I decided to open up the stick: I wasn't planning on fiddling with the
software as long as it could fry my stick as soon as it decided it didn't like
me tinkering with it anymore. I still ran a risk: some high-security-devices
self-destruct as soon as they notice their housing is damaged or missing, and
most devices have at least something like epoxy to keep people from tinkering
with signals on the PCB. To my surprise, the Secustick has none of these
measures: there's a screw and if you remove it, the PCB slides out of
its housing. It's simple as that.
The PCB contains the usual USB-stick-stuff: a flash controller (a NT2033) and a piece of NAND-flash (an Hynix HY27UU088G5M). The Internet didn't seem to have a datasheet to any of the two chips, but I did find some important info: first of all the flash controller isn't specific to encryption or password-protection, it's just a cheap controller as you would find in many other, non-secure, USB sticks. Secondly, while a datasheet of the flashchip itself wasn't locatable, the Hynix-site did contain a datasheet of a cousin, so I could at least do an educated guess to the pinout.

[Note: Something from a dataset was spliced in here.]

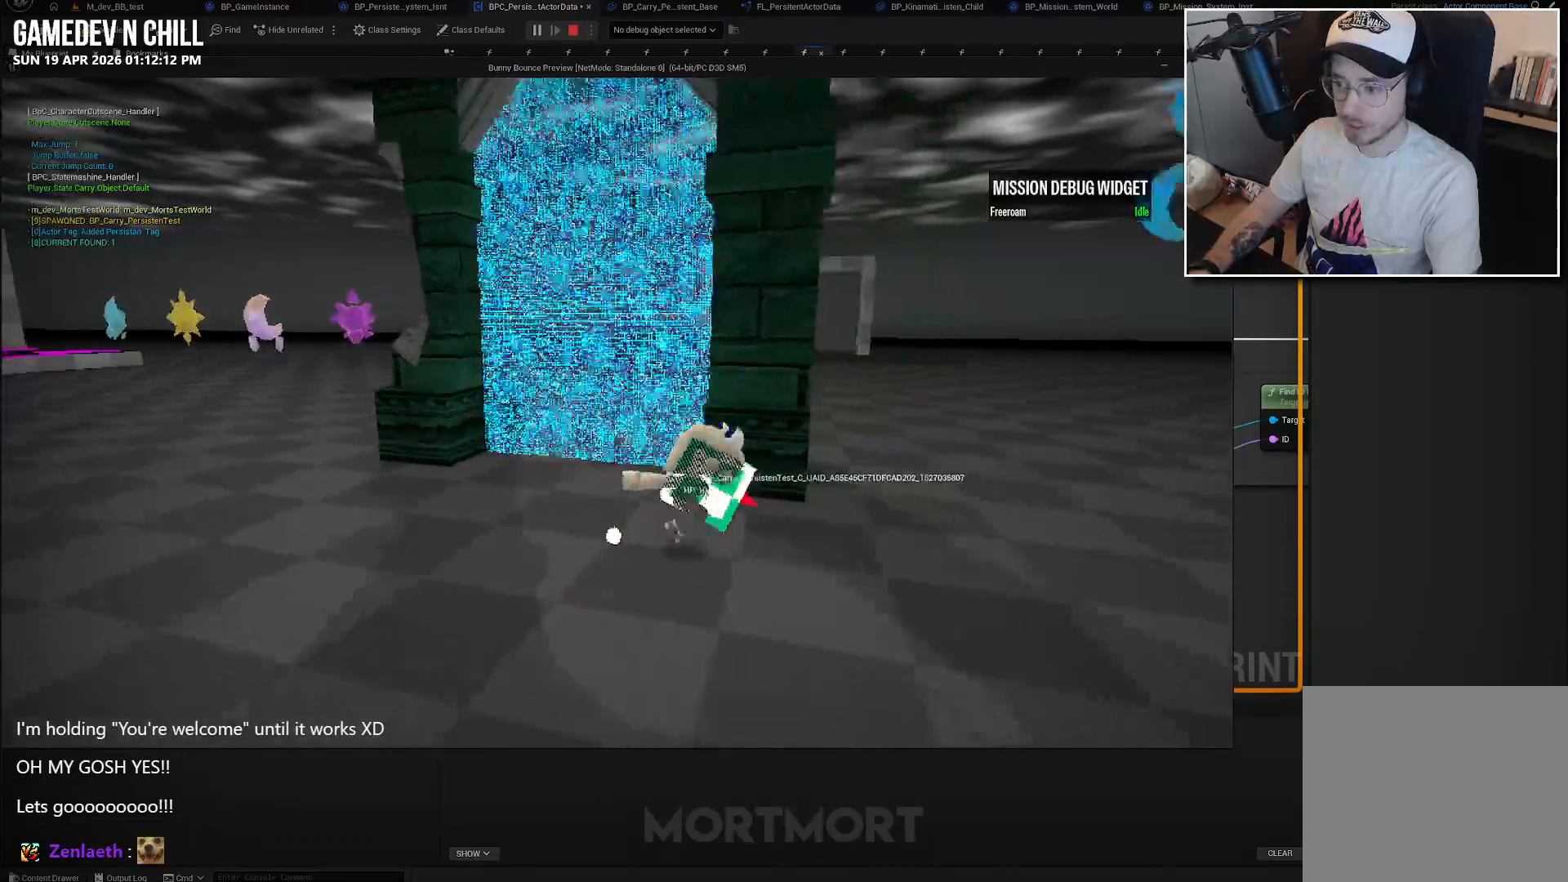
{"buttons": [], "left_stick": "up", "right_stick": "center", "events": [[133, "left_stick", "up-right"], [383, "left_stick", "up"]]}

While browsing the datasheet of the flash-chip, it struck me the bugger had a
write protect-line. The stick itself has a write-protect switch too, but the
switch seemed to be connected to the controller while the line on the flash-chip
was connected to a pull-up-resistor, so the chip was continuously write-enabled.
Hmmm... I got an idea and soldered a wire
between the write-protect-line and the ground, so the chip couldn't be written
Plug in stick, run password program, enter random password, 'You have 6 tries left.'. Enter another random password: 'You have 6 tries left'. Nice: the stick couldn't write the number of tries remaining back to the flash, so I could try passwords over and over again. If I wanted, I could script some kind of brute force against the program and get my password that way. It also meant the program most probably wasn't capable of frying my stick anymore if I decided to do some tinkering with a debugger.